Part of what makes the community unique are the businesses there -- and that plays a big factor in people's overall satisfaction with where they live and the value of their home and property.
Most new jobs are provided by local businesses.
More local jobs means less commuting, which means more time and less traffic and pollution.
Customer service is better. It's easy for shoppers to sacrifice customer service in the quest for bargains, but in the long run, that service is priceless.
Local businesses often hire people with more specific product expertise for better customer service. You are also going to see these people around town, which promotes trust and builds bonds.
Local businesses are more likely to invest in the community, since they are owned or operated by people who live in here, are less likely to leave, and are more invested in the community's greater good.
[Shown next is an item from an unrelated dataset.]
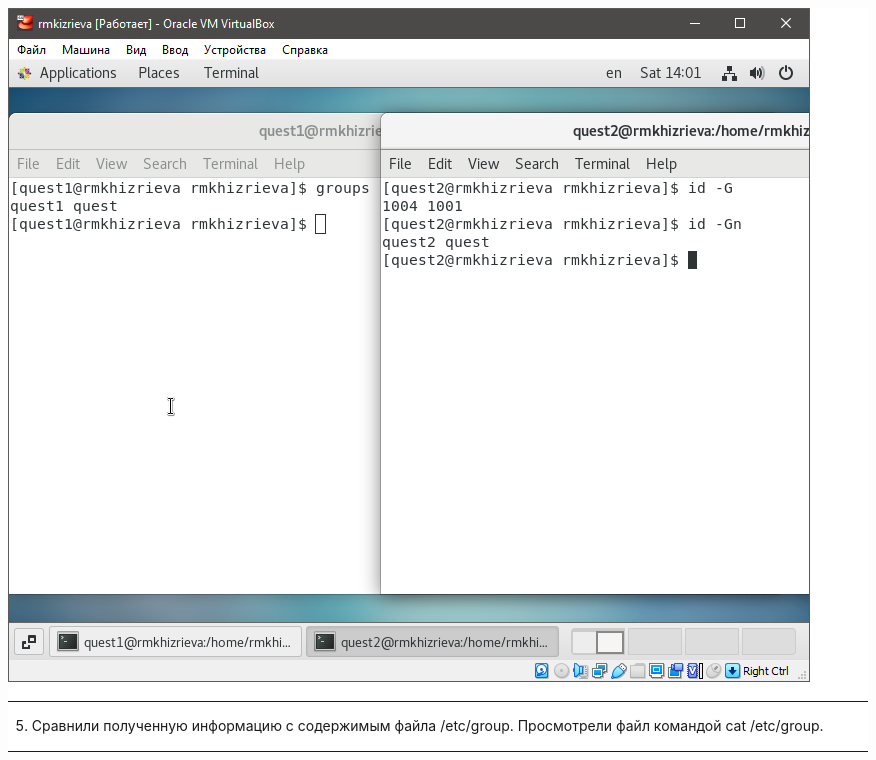![](./pics/5.PNG)

---


5. Сравнили полученную информацию с содержимым файла /etc/group. Просмотрели файл командой cat /etc/group.

---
You sometimes hear about exerting influence with your purchasing choices, or "voting with your wallet." It's a fact that local business responds to their customers.
Good things happen when a community supports its merchants.
More money re-circulates when residents shop locally, and it creates up to 75 percent more tax revenue, according to the Chamber of Commerce.
Local business owners live in the community, invest in the community and are concerned with the future of the community.
Check out the local shops, stores and boutiques -- and for those hard-to-buy for people, think outside the box:
How about gift certificates from your local hair salon or barber?
Everyone loves a sparkling clean car. Locally-owned detail shops and car washes offer gift certificate or a book of gift certificates.
Don't forget restaurants -- they offer gift certificates that make good presents.
How many people couldn't use an oil change for their car, truck or motorcycle, done at a local shop?
And lots of people would love the services of a local cleaning lady.
You probably know someone whose computer could use a tune-up, and those services can be found locally, too.
Plan your holiday outings at local restaurants and leave your server a good holiday tip.
And, how about going out to see a play or movie at the theater? Or finding a bar that invests in live music and local bands?
Give local merchants a chance -- shopping locally really is good for everyone.